What is expected: Search the material below for "Kinder" and copy every line where it occurs.

The data:

• • •

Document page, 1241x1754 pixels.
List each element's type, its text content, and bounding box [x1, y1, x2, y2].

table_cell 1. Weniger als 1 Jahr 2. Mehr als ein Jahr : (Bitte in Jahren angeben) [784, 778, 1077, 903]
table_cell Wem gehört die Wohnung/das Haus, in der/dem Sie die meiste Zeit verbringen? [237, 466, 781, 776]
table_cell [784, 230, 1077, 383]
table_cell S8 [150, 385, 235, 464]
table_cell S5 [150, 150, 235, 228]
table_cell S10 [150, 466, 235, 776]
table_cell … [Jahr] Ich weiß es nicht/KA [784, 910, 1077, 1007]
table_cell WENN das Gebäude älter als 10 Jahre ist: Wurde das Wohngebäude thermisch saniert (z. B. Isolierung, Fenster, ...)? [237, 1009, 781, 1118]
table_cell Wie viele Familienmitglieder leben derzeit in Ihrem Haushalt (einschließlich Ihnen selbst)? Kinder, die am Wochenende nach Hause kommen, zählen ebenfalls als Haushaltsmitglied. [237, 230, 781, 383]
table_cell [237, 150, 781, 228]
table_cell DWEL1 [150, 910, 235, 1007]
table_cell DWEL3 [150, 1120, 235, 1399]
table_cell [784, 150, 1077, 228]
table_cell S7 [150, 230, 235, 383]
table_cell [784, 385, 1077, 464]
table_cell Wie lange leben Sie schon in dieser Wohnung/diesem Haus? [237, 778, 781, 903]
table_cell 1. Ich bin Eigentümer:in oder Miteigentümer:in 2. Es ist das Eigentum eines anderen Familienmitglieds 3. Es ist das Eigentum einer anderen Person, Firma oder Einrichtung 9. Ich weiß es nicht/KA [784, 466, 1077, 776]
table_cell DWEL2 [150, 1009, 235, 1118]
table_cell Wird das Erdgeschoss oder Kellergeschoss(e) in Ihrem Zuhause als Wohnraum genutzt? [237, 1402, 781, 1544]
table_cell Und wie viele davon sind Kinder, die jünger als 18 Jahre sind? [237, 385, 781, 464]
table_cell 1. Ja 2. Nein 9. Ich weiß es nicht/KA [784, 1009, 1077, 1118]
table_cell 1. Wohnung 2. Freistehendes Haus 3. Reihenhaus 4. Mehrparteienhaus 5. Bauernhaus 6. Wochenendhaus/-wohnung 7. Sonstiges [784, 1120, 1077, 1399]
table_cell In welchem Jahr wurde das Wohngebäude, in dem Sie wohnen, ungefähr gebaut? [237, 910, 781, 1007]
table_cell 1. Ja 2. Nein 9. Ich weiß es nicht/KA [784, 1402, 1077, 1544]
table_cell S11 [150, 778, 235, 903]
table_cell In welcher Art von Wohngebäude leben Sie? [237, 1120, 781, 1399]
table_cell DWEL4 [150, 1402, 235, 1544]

• • •

Exercise answer:
table_cell Wie viele Familienmitglieder leben derzeit in Ihrem Haushalt (einschließlich Ihnen selbst)? Kinder, die am Wochenende nach Hause kommen, zählen ebenfalls als Haushaltsmitglied. [237, 230, 781, 383]
table_cell Und wie viele davon sind Kinder, die jünger als 18 Jahre sind? [237, 385, 781, 464]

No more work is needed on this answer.